ONSDs were measured by ocular ultrasonography in 40 healthy control adults. ICPs were monitored invasively with a microsensor at 6 hours and 24 hours after DC operation in 35 TBI patients. ONSDs were measured at the same time in these patients. Patients were assigned to 3 groups according to ICP levels, including normal (ICP ≤ 13 mm Hg), mildly elevated (ICP = 14–22 mm Hg), and severely elevated (ICP > 22 mm Hg) groups. ONSDs were compared between healthy control adults and TBI cases with DC. Then, the association of ONSD with ICP was analyzed using Pearson’s correlation coefficient, linear regression analysis, and receiver operator characteristic curves.
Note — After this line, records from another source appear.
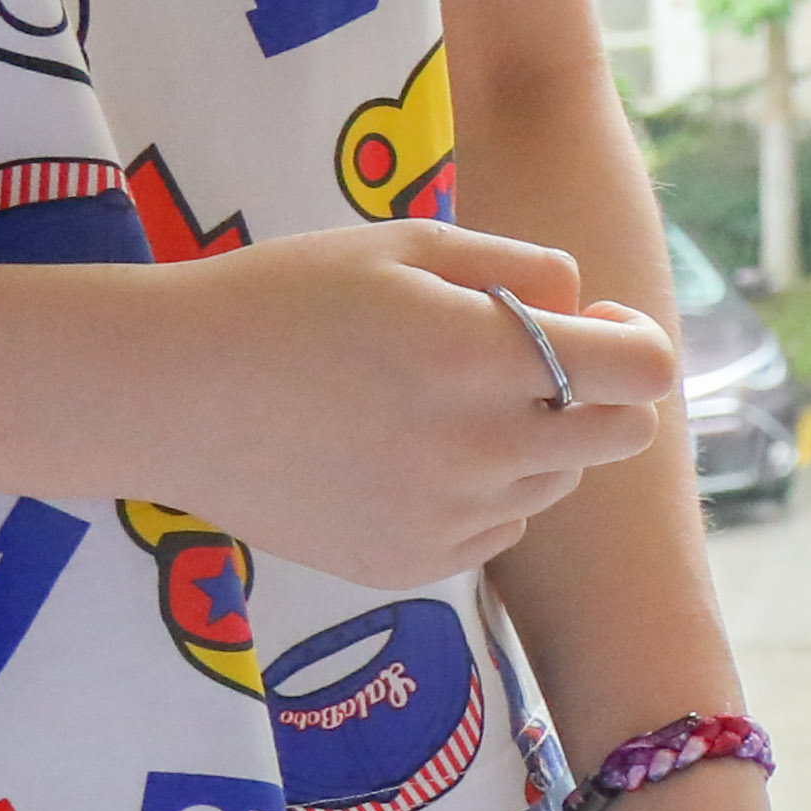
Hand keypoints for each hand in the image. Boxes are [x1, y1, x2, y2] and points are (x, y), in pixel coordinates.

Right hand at [124, 221, 670, 585]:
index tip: (599, 323)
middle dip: (600, 393)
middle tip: (533, 361)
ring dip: (536, 441)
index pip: (644, 372)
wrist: (166, 393)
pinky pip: (497, 527)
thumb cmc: (283, 299)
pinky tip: (407, 454)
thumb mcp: (404, 246)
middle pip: (622, 436)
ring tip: (444, 402)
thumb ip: (518, 268)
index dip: (635, 340)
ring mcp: (447, 515)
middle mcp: (479, 445)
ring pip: (559, 482)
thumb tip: (586, 302)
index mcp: (482, 354)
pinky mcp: (411, 564)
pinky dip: (482, 492)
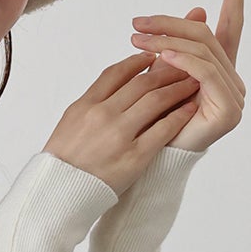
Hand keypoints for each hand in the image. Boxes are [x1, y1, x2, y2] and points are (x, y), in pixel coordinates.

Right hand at [43, 50, 203, 193]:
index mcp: (84, 106)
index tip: (152, 57)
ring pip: (155, 101)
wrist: (58, 194)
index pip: (116, 73)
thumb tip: (115, 83)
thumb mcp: (69, 123)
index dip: (137, 61)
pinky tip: (190, 109)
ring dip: (177, 88)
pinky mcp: (134, 157)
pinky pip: (163, 130)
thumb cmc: (63, 161)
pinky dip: (179, 116)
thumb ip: (92, 102)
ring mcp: (118, 136)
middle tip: (182, 65)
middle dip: (165, 71)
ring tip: (192, 82)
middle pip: (141, 83)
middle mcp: (101, 116)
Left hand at [129, 0, 247, 151]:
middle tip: (137, 22)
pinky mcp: (227, 111)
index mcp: (218, 70)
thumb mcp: (160, 78)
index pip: (229, 26)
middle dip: (171, 24)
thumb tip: (196, 10)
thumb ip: (175, 48)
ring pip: (202, 53)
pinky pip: (205, 75)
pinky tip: (161, 56)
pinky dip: (183, 62)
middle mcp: (231, 80)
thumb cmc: (150, 125)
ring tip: (137, 38)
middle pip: (204, 37)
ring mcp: (233, 96)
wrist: (148, 167)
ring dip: (167, 41)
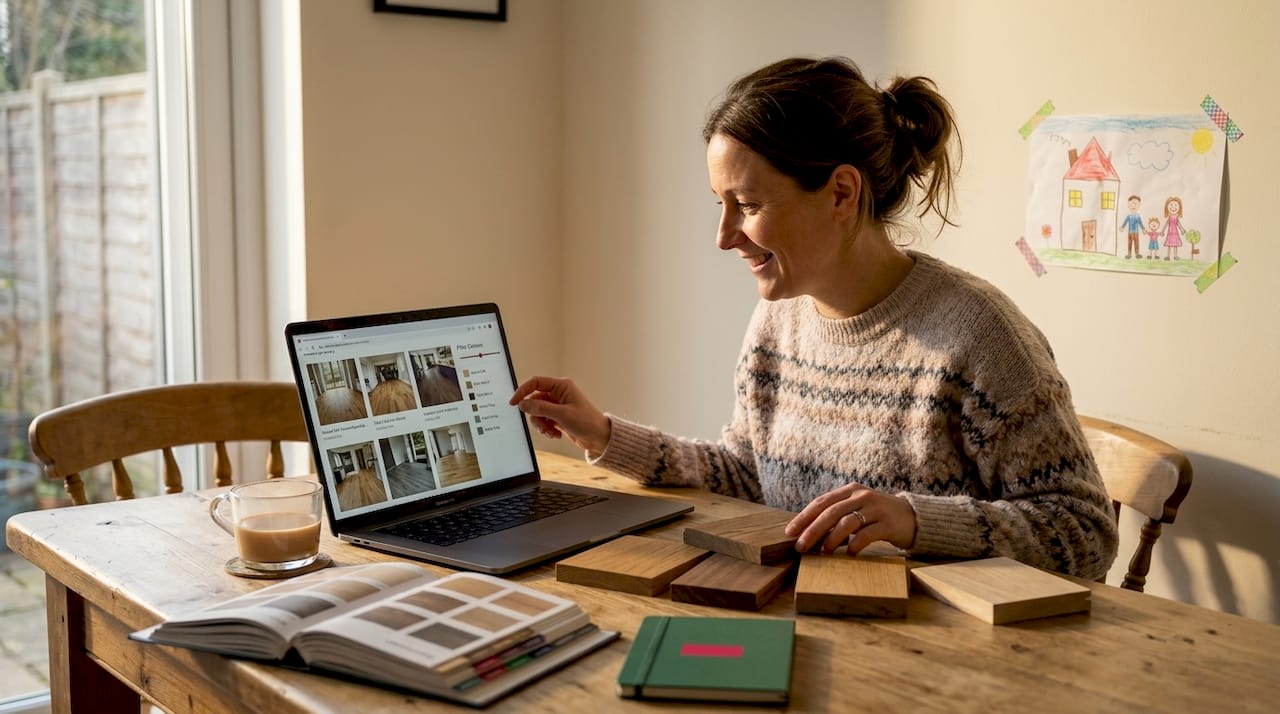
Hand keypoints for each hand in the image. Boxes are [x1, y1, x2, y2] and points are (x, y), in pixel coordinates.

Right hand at [509, 376, 611, 456]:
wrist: (599, 437)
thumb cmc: (587, 422)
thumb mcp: (562, 415)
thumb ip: (541, 408)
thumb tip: (523, 404)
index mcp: (562, 386)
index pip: (536, 382)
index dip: (523, 391)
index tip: (514, 403)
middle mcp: (559, 393)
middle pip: (534, 400)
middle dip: (536, 415)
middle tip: (542, 426)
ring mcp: (557, 405)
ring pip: (537, 412)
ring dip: (541, 424)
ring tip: (551, 432)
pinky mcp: (557, 416)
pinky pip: (543, 420)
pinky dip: (546, 428)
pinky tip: (556, 434)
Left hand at [784, 483, 916, 554]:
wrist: (914, 517)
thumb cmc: (878, 516)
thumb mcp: (857, 510)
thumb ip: (837, 516)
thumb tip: (808, 533)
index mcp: (850, 491)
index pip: (821, 502)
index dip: (804, 517)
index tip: (789, 532)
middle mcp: (861, 496)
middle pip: (831, 512)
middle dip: (812, 530)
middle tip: (800, 546)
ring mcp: (876, 508)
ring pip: (847, 522)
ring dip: (832, 538)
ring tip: (824, 551)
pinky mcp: (888, 523)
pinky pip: (867, 534)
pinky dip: (856, 545)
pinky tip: (850, 553)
Seventy ICP measurements were obtained among 35 TBI patients after DC, including 25, 27, and 18 measurements in the normal, mildly elevated, and severely elevated ICP groups, respectively. Mean ONSDs were 4.09 ± 0.38 mm in the control group and 4.92 ± 0.37, 5.77 ± 0.41, and 6.52 ± 0.44 mm in the normal, mildly elevated, and severely elevated ICP groups, respectively (p < 0.001). A significant linear correlation was found between ONSD and ICP (r = 0.771, p < 0.0001). Enlarged ONSD was a robust predictor of elevated ICP. With an ONSD cutoff of 5.48 mm (ICP > 13 mm Hg), sensitivity and specificity were 91.1% and 88.0%, respectively; a cutoff of 5.83 mm (ICP > 22 mm Hg) yielded sensitivity and specificity of 94.4% and 81.0%, respectively.
Ultrasonographic ONSD is strongly correlated with invasive ICP measurements and may serve as a sensitive and noninvasive method for detecting elevated ICP in TBI patients after DC.